Cloud computing company Alibaba Cloud has updated its Wan visual generation models with a new Wan2.6 series that allows users to appear in (artificial intelligence) AI-generated videos using their own face and voice.
The Wan2.6 series introduces a reference-to-video model called Wan2.6-R2V. It lets users upload a short reference video of a person, animal, or object, then use text prompts to generate new scenes featuring the same subject. The system keeps the appearance and voice from the reference while placing the subject into new video settings. Multiple subjects can also appear in the same scene.
Alibaba said the model can help simplify how short videos and scripted content are produced by reducing the need for repeated filming and voice recording. The company described Wan2.6-R2V as the first reference-to-video model of its kind released in China.
The update also improves four existing models in the Wan lineup. These include text-to-video, image-to-video, and two image generation models. The models now support multi-shot video creation, which allows several connected scenes to be generated with consistent visuals and sound.
Video outputs can run up to 15 seconds, giving creators more time to build short narratives. Audio and visuals are better aligned, and sound effects can be generated alongside video to make scenes feel more natural.

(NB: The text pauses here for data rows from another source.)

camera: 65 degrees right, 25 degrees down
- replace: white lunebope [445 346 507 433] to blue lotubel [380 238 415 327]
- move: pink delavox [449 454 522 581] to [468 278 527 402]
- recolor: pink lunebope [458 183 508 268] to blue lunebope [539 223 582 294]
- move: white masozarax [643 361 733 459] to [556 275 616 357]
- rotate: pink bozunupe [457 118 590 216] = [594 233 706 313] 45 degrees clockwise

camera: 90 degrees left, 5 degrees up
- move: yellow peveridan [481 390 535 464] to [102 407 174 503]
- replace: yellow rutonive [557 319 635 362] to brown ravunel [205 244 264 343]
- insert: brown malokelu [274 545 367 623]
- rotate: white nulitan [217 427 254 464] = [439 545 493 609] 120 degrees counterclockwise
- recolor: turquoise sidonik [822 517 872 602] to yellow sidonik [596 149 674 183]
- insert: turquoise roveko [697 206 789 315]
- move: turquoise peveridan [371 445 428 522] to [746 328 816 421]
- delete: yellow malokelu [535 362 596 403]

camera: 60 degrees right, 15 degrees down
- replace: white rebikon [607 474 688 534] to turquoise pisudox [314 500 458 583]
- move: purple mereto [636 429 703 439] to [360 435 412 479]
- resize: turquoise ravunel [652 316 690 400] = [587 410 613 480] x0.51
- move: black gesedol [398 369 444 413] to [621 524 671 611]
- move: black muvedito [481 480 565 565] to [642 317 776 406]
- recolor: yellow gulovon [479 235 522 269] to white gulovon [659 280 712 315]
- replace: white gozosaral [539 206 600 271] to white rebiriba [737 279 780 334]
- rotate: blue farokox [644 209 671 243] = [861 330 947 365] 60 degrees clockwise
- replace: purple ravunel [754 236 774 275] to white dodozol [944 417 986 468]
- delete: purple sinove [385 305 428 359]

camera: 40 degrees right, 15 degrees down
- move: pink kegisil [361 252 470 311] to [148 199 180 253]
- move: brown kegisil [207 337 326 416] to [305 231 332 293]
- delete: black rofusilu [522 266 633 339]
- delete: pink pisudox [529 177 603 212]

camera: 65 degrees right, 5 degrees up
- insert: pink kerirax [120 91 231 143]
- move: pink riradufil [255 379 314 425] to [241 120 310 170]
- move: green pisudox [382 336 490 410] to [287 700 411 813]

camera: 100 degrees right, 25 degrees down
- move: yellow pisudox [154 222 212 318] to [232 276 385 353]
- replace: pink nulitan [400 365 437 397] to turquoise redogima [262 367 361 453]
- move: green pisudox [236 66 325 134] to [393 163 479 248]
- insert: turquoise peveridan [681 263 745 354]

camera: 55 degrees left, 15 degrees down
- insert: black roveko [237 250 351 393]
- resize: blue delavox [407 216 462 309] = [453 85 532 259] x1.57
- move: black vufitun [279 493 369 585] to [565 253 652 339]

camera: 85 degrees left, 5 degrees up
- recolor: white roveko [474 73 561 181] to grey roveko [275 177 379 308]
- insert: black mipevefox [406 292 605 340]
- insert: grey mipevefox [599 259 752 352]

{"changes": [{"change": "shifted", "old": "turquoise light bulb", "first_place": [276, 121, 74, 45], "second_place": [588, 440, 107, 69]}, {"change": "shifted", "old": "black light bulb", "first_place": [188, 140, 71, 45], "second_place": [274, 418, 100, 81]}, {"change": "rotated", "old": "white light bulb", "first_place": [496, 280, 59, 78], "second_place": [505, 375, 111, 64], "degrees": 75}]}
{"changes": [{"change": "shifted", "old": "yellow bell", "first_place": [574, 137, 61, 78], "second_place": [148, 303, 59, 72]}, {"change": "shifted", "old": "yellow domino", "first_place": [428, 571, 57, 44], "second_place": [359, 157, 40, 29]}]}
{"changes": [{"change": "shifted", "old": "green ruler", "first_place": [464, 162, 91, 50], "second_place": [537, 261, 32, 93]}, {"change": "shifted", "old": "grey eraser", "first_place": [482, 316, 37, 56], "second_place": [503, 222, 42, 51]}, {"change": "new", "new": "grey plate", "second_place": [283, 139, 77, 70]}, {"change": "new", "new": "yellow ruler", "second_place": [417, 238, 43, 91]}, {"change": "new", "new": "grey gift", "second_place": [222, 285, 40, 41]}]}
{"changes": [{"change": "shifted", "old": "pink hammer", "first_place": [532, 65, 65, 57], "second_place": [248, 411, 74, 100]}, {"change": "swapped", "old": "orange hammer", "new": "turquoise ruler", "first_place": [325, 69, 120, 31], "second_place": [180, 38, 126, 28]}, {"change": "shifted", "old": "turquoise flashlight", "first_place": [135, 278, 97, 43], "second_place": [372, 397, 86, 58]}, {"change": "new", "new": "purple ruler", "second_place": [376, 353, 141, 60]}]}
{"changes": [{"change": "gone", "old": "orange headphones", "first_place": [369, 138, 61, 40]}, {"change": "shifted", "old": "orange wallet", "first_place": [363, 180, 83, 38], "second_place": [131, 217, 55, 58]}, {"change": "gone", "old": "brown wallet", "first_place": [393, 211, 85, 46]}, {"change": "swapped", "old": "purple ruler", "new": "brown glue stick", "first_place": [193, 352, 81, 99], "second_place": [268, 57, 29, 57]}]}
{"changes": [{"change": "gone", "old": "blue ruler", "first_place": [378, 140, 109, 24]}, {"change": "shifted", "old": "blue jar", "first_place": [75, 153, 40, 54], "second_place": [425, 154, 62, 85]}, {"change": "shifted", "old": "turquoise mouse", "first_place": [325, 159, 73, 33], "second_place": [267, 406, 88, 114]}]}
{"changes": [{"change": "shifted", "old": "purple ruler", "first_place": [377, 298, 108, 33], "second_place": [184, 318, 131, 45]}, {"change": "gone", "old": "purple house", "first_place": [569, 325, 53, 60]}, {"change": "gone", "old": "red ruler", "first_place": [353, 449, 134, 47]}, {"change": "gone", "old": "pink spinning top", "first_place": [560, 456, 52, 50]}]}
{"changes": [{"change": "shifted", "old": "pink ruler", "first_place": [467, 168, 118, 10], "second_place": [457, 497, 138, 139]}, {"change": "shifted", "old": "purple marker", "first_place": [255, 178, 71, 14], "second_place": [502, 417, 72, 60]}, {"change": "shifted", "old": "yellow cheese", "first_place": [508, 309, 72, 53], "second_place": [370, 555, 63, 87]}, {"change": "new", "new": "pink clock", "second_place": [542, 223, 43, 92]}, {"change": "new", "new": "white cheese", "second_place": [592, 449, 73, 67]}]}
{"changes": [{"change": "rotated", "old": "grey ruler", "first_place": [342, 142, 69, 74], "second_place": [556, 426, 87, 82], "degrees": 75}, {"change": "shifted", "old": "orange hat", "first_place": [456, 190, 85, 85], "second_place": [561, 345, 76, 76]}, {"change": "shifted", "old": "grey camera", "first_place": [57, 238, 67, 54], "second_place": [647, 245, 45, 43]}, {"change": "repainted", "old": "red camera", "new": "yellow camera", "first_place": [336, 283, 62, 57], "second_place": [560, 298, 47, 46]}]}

For image generation, the Wan2.6 series supports mixed text and image outputs. Users can control visual style more precisely and edit images, including portraits, using longer and more detailed prompts in Chinese or English.
Developers and creators can access the Wan2.6 models through Model Studio, Alibaba Cloud’s AI development platform, and through Wan’s official website. The models will also be added to the Qwen App, Alibaba’s main AI application.